Games like World of Warcraft give players the means to save worlds, and incentive to learn the habits of heroes. What if we could harness this gamer power to solve real-world problems? Jane McGonigal says we can, and explains how.
This was such a popular TED talk back in 2011. We can now say that gamers didn’t save shit. It’s been quite the opposite.
In the past decade games became *extremely* good at making you play more. It’s a mix of mobile-first influence, gambling tendencies and time available that propelled millions of folks to play for hundreds, thousands of hours. Game studios had big incentives to retain players and worked tirelessly to do so.
The thing is that I didn’t play much. I read a million books about the real world though. Through them I reshaped my understanding of many things without realizing it. I acquired different perspectives.
Time kind of being the only real currency, if you spend time playing, you’re not reading about the world. It doesn’t matter that you can watch a condensed version of a book on YouTube. You won’t absorb knowledge the way the book will make you to.

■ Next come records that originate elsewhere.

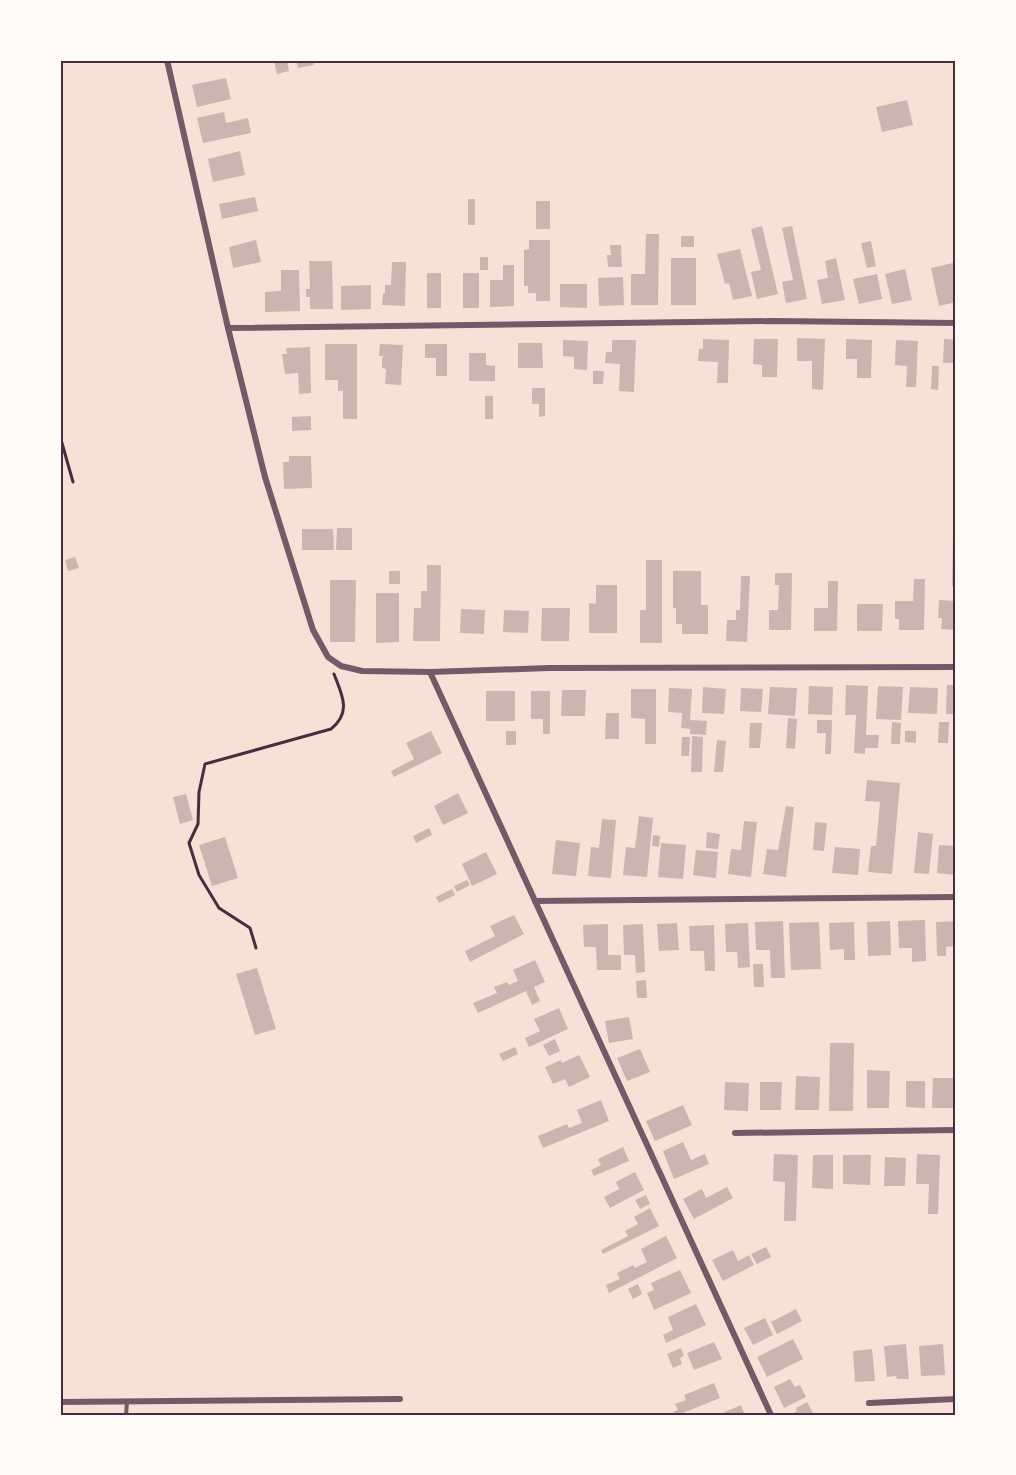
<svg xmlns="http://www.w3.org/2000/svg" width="1016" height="1475" viewBox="0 0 1016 1475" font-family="Lato,sans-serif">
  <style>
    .building { fill: #ccb4b1 }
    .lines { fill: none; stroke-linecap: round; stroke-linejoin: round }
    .path { stroke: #4a2c40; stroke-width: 3 }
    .service { stroke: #755966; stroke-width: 4 }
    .minor { stroke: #755966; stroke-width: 6 }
    .neatline { fill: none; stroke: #4a2c40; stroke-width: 2 }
  </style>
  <rect width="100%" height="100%" fill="#f7e1d7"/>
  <g class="building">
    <path d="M 274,60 L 287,60 L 289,71 L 277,74 Z"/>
    <path d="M 296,60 L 313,60 L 314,65 L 298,68 Z"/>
    <path d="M 226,78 L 231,99 L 197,107 L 192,85 Z"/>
    <path d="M 907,100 L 913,125 L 882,132 L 876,107 Z"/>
    <path d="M 224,112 L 226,123 L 248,118 L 251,133 L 203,143 L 197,118 Z"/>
    <path d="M 240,151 L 245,175 L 213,182 L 208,159 Z"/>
    <path d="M 255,197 L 258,211 L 222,219 L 219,204 Z"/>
    <rect x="468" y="199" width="7" height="26"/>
    <rect x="536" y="201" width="14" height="28"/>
    <path d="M 762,226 L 778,294 L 757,299 L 751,272 L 761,270 L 751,229 Z"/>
    <path d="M 792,226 L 807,299 L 786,303 L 782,282 L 793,280 L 782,228 Z"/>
    <path d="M 646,234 L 659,234 L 658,305 L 631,305 L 631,274 L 645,274 Z"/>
    <rect x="681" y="236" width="13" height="11"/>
    <path d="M 256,240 L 261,262 L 233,268 L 229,247 Z"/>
    <path d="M 529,240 L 550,240 L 550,301 L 536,301 L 536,293 L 528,293 L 528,286 L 524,286 L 524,250 L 529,249 Z"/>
    <path d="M 871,241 L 876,266 L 867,268 L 861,243 Z"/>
    <path d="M 610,245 L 621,245 L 622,267 L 608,267 L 607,255 L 611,255 Z"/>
    <path d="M 740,249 L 752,296 L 733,300 L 729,283 L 725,284 L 717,254 Z"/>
    <rect x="480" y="257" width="8" height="13"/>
    <rect x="671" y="258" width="25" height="47"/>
    <path d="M 836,258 L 845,300 L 822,304 L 817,280 L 828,278 L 825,261 Z"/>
    <path d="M 309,261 L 332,261 L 333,309 L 310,309 L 310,297 L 306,297 L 306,289 L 310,289 Z"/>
    <path d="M 392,262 L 406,262 L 405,306 L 382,305 L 383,293 L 385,293 L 385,285 L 391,285 Z"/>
    <path d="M 953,263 L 956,279 L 956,302 L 939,306 L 931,268 Z"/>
    <path d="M 503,265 L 514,265 L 514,306 L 490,307 L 490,280 L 503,280 Z"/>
    <path d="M 905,269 L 912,300 L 892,304 L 885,274 Z"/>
    <path d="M 281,270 L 299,270 L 300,311 L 265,312 L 265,292 L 281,291 Z"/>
    <rect x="427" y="273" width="14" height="35"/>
    <rect x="463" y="273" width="16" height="35"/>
    <path d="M 877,274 L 882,299 L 859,304 L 853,279 Z"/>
    <path d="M 623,277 L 624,305 L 599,306 L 598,278 Z"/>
    <path d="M 560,284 L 587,284 L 587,308 L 560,307 Z"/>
    <path d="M 371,285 L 371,309 L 341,310 L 341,286 Z"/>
    <path d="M 797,338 L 825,339 L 823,390 L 812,389 L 812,361 L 797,361 Z"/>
    <path d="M 703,339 L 729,340 L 728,383 L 717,383 L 718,362 L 698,361 L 699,349 L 703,349 Z"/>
    <path d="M 754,339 L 778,339 L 777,377 L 762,377 L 762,365 L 753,364 Z"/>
    <path d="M 846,339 L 872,340 L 871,378 L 857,378 L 857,359 L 846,359 Z"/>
    <path d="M 944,339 L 956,340 L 956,363 L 943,363 Z"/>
    <path d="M 563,340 L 588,341 L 587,370 L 574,369 L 574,357 L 563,356 Z"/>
    <path d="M 612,340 L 636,340 L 634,392 L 619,391 L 620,364 L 605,363 L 606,352 L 612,352 Z"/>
    <path d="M 896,340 L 918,341 L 916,387 L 906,387 L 907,366 L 895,365 Z"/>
    <path d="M 518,343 L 542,343 L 543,368 L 518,368 Z"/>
    <path d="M 325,344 L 357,344 L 357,419 L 343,419 L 343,391 L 338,391 L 338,380 L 325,380 Z"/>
    <path d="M 380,344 L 403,345 L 401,385 L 385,384 L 386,369 L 382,368 L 382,358 L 384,356 L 379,356 Z"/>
    <path d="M 425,344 L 447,344 L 447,376 L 436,376 L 436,358 L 425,358 Z"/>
    <path d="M 310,347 L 311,393 L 299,394 L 298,373 L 285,374 L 282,354 L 287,354 L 286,348 Z"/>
    <path d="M 469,353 L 486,353 L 486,365 L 495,366 L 495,381 L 469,381 Z"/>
    <path d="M 932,366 L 939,366 L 938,390 L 931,389 Z"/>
    <path d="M 593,371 L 604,371 L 603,384 L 593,384 Z"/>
    <path d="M 532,388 L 545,388 L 545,416 L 539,417 L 539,404 L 532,404 Z"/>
    <rect x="485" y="396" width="8" height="23"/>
    <path d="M 311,416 L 311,430 L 292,431 L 292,417 Z"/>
    <path d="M 289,456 L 311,456 L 312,488 L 284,489 L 283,462 L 289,462 Z"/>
    <path d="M 337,528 L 352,528 L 352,550 L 336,550 Z"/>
    <path d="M 302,529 L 333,529 L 334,550 L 302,550 Z"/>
    <path d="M 953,534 L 956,534 L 956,586 L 952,586 Z"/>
    <path d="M 75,557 L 79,568 L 68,571 L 65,560 Z"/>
    <path d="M 646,560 L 662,560 L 662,643 L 640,643 L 640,610 L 646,610 Z"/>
    <path d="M 427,565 L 441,565 L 440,641 L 413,641 L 414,608 L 421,608 L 421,591 L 427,591 Z"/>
    <rect x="389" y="571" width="11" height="13"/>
    <path d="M 673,571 L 701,571 L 701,605 L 708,605 L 708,634 L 682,634 L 682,624 L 676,624 L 676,608 L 673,608 Z"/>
    <path d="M 775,573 L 792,573 L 791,630 L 769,630 L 769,610 L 778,610 L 779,585 L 775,585 Z"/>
    <path d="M 741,576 L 750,576 L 747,642 L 726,641 L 727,620 L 736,620 L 736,610 L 740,610 Z"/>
    <path d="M 914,579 L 925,579 L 924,630 L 899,630 L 899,619 L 895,619 L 895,601 L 913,601 Z"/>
    <path d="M 330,580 L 356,580 L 355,642 L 330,642 Z"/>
    <path d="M 828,581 L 838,581 L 837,631 L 814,631 L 814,608 L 828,608 Z"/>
    <path d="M 596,585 L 617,585 L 617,633 L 589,633 L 589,603 L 596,604 Z"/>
    <path d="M 376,593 L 399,593 L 399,642 L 376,643 Z"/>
    <path d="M 939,600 L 956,601 L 956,630 L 941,629 L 942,618 L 938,618 Z"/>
    <path d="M 857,604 L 883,604 L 882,631 L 857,631 Z"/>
    <path d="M 542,608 L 570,608 L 569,641 L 541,641 Z"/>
    <path d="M 461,609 L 485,610 L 484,634 L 460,633 Z"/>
    <path d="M 504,610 L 529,611 L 528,633 L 503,632 Z"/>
    <path d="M 846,685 L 868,686 L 866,735 L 879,735 L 878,748 L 865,748 L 865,754 L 854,753 L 856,715 L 845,715 Z"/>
    <path d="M 947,685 L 956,685 L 956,714 L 946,714 Z"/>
    <path d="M 809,686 L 833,687 L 832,715 L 808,714 Z"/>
    <path d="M 878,686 L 903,687 L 901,720 L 876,719 Z"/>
    <path d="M 703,687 L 726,689 L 724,714 L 702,713 Z"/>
    <path d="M 770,687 L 797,688 L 795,716 L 768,714 Z"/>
    <path d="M 910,687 L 938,688 L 937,714 L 908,713 Z"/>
    <path d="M 669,688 L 692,689 L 690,720 L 707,721 L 706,735 L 690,734 L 690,729 L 681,728 L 682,713 L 668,712 Z"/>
    <path d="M 741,688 L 763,689 L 761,712 L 740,711 Z"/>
    <path d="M 631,689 L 656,689 L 656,744 L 645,744 L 645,719 L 631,718 Z"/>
    <path d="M 562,690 L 586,690 L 585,716 L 561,716 Z"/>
    <rect x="486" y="691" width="29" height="30"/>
    <path d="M 531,691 L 550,691 L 550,734 L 543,734 L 543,719 L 531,719 Z"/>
    <path d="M 606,713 L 619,713 L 619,739 L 605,739 Z"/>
    <path d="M 788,718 L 797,719 L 795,749 L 786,748 Z"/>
    <path d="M 817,720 L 832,720 L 831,754 L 825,754 L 826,733 L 817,733 Z"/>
    <path d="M 892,722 L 901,723 L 900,744 L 891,744 Z"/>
    <path d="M 939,722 L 949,722 L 948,743 L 938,743 Z"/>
    <path d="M 750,723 L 762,723 L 760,748 L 749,748 Z"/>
    <path d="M 431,731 L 442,753 L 394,777 L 391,771 L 414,759 L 406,743 Z"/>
    <rect x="506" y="731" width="10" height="14"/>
    <path d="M 905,731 L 916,731 L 916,743 L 905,742 Z"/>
    <path d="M 692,736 L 703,737 L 702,772 L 691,772 Z"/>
    <path d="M 682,737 L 690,737 L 689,756 L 681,756 Z"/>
    <path d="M 717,740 L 726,741 L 723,772 L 714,772 Z"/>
    <path d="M 867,780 L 900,783 L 892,874 L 868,872 L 871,846 L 876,846 L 880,802 L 865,801 Z"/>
    <path d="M 458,793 L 468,813 L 443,825 L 434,806 Z"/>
    <path d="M 186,794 L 193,820 L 180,824 L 173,797 Z"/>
    <path d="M 786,806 L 794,807 L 786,877 L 763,874 L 767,849 L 778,850 Z"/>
    <path d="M 639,816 L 653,818 L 647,877 L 623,875 L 626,847 L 635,848 Z"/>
    <path d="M 602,819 L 616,820 L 611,878 L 588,876 L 591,847 L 599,848 Z"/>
    <path d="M 744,821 L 757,822 L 751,877 L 728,874 L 731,849 L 741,850 Z"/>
    <path d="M 815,822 L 827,823 L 824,851 L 813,850 Z"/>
    <path d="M 429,828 L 432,835 L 416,843 L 413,836 Z"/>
    <path d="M 707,832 L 720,834 L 718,849 L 706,848 Z"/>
    <path d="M 918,832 L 933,834 L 929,874 L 914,873 Z"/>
    <path d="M 653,835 L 660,836 L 659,847 L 652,846 Z"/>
    <path d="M 225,837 L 238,878 L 212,886 L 199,845 Z"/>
    <path d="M 556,840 L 580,843 L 576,876 L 552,874 Z"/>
    <path d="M 661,843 L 686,845 L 683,879 L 658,877 Z"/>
    <path d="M 939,845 L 956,846 L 956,875 L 937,873 Z"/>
    <path d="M 835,847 L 860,849 L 858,875 L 832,873 Z"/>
    <path d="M 696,850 L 718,852 L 716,878 L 693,875 Z"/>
    <path d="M 486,852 L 497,874 L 472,886 L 462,864 Z"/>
    <path d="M 467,880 L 470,885 L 457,892 L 454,886 Z"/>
    <path d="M 452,889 L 455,895 L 439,903 L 436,897 Z"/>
    <path d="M 514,915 L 524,934 L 470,962 L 465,951 L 495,936 L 490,926 Z"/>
    <path d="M 925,920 L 926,961 L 912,962 L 912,948 L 899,948 L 898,921 Z"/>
    <path d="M 783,921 L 785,978 L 771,978 L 770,950 L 756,950 L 755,922 Z"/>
    <path d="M 890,921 L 891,955 L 868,956 L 867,922 Z"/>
    <path d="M 956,921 L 956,946 L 946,947 L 946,956 L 937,956 L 936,922 Z"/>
    <path d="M 819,922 L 821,969 L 791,970 L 789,923 Z"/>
    <path d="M 854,922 L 855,960 L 844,960 L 844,949 L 830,950 L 829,923 Z"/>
    <path d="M 677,923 L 679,950 L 659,951 L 657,924 Z"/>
    <path d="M 748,923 L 750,967 L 738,968 L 737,952 L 726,952 L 725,924 Z"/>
    <path d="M 608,924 L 608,955 L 621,955 L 621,970 L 597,970 L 596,947 L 584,947 L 583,925 Z"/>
    <path d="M 643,924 L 645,972 L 636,973 L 635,955 L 624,955 L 623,925 Z"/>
    <path d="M 714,925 L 715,971 L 705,971 L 704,951 L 690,951 L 689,926 Z"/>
    <path d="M 535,960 L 545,982 L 534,987 L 540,1001 L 532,1005 L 526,991 L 478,1013 L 473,1003 L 497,993 L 494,987 L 507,982 L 509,985 L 518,981 L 513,970 Z"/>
    <path d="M 753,964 L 763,964 L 764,987 L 754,987 Z"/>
    <path d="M 257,968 L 276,1029 L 255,1035 L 236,974 Z"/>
    <path d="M 646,980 L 647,998 L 637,998 L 636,981 Z"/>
    <path d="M 559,1008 L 568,1029 L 529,1047 L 525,1038 L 540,1031 L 534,1019 Z"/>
    <path d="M 629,1017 L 633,1039 L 609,1043 L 605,1021 Z"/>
    <path d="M 555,1039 L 560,1051 L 549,1056 L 543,1045 Z"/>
    <path d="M 830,1043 L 854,1043 L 853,1111 L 829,1111 Z"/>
    <path d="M 515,1047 L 518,1054 L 503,1061 L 499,1054 Z"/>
    <path d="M 640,1049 L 650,1072 L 627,1081 L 617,1058 Z"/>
    <path d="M 579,1055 L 590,1077 L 569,1087 L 565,1079 L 553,1084 L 545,1067 L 561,1060 L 562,1063 Z"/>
    <path d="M 867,1070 L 890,1071 L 889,1108 L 867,1108 Z"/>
    <path d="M 796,1076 L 820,1077 L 819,1110 L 795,1110 Z"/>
    <path d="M 933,1078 L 956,1078 L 956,1108 L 932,1108 Z"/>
    <path d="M 906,1081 L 925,1081 L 925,1108 L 906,1107 Z"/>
    <path d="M 725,1082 L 749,1083 L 748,1111 L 724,1110 Z"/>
    <path d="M 760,1082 L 782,1082 L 781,1110 L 760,1110 Z"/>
    <path d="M 601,1100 L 609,1121 L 543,1148 L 538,1136 L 567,1124 L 569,1128 L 582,1123 L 577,1110 Z"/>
    <path d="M 683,1105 L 692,1125 L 655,1141 L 646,1121 Z"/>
    <path d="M 683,1142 L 691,1160 L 705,1154 L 709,1164 L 674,1179 L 663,1151 Z"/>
    <path d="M 623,1147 L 629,1161 L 594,1176 L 591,1170 L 601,1165 L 598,1159 Z"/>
    <path d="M 774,1154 L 798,1155 L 796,1221 L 784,1221 L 785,1182 L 773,1181 Z"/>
    <path d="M 917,1154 L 940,1155 L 938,1214 L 928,1214 L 929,1184 L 916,1184 Z"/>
    <path d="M 813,1155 L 833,1155 L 833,1189 L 812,1188 Z"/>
    <path d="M 843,1155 L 871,1155 L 870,1185 L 843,1184 Z"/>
    <path d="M 885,1157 L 906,1158 L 905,1186 L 884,1186 Z"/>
    <path d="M 635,1172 L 644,1190 L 610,1208 L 604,1197 L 619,1189 L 616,1182 Z"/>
    <path d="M 727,1187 L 733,1198 L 694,1219 L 683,1199 L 702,1189 L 706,1198 Z"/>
    <path d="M 646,1195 L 650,1204 L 640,1209 L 635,1200 Z"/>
    <path d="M 650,1208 L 659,1226 L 603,1254 L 601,1250 L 628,1236 L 625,1231 L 638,1224 L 634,1217 Z"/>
    <path d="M 666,1236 L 677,1258 L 609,1293 L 606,1285 L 620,1279 L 617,1273 L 633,1265 L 635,1268 L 647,1262 L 641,1249 Z"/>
    <path d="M 766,1247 L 771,1257 L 757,1264 L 751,1254 Z"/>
    <path d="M 733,1250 L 738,1261 L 749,1255 L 754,1265 L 723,1281 L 712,1260 Z"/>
    <path d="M 680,1270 L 691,1293 L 654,1310 L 647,1293 L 654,1290 L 651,1283 Z"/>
    <path d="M 638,1284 L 642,1294 L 633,1299 L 628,1289 Z"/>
    <path d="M 696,1304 L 706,1325 L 666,1343 L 663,1335 L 673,1330 L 668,1317 Z"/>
    <path d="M 796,1309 L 802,1321 L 777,1334 L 771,1322 Z"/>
    <path d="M 765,1318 L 773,1335 L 753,1345 L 744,1328 Z"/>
    <path d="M 793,1339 L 803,1359 L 767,1377 L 757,1357 Z"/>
    <path d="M 714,1342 L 722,1359 L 694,1370 L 687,1353 Z"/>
    <path d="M 906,1344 L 909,1379 L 897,1379 L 896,1376 L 887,1377 L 884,1346 Z"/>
    <path d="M 943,1344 L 945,1375 L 921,1376 L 919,1346 Z"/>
    <path d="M 681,1348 L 684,1356 L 680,1358 L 682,1364 L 673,1368 L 667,1354 Z"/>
    <path d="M 872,1349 L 875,1381 L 855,1382 L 853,1351 Z"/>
    <path d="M 790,1379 L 795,1387 L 800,1385 L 806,1397 L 784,1408 L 774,1387 Z"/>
    <path d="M 714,1383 L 720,1398 L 678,1415 L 674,1415 L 673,1412 L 678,1410 L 675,1404 L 686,1400 L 684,1395 Z"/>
    <path d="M 807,1402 L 814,1415 L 789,1415 L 797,1411 L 796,1408 Z"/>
    <path d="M 741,1405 L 745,1415 L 718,1415 Z"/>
  </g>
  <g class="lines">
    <g class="path">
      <path d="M 60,436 L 73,482"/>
      <path d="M 256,948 L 250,928 L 219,908 L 199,875 L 189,843 L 198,824 L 199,792 L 205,764 L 331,729 C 352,712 342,695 334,674"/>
    </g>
    <path class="service" d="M 126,1415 L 127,1402"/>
    <g class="minor">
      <path d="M 167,60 L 228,328 L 773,321 L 956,323"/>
      <path d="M 228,328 L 265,477 L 313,630 L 328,657 L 341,666 L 362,671 L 430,672 L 549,668 L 956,667"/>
      <path d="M 430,672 L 771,1415"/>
      <path d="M 535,901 L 956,897"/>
      <path d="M 735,1133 L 956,1130"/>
      <path d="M 60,1402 L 400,1399"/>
      <path d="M 869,1403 L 956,1399"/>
    </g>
  </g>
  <rect width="1016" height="1475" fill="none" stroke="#fffaf5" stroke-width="123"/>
  <rect x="62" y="62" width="892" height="1352" class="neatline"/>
</svg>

The past months have shown me how much reading is necessary for 99% of y’all out there. Reading about who actually built things. Reading about what women actually have to deal with. Reading about what Black women actually have and have had to deal with. What it takes to build sustainable buildings. The fascinating and complicated world of intersections. How the economy actually works. It’s endless.
There’s so much to learn and people just go press X rapidly in the 15th iteration of a game they’ve already played a billion times. I know! It sounds like I’m overreacting.
But then Black people die for no reason over and over and over and over while white folks are like “that’s bizarre that you guys are upset like that” and this is where I feel like games didn’t fucking help at all. I know the feeling. You start the game. The feel-good loops happen. Your brain is satisfied. It’s been 5 hours since you started playing and outside of some mildly interesting banter with your friends online, your brain is numb.
Read books about the real and social world, people. Be curious about it. Be excited to fix it.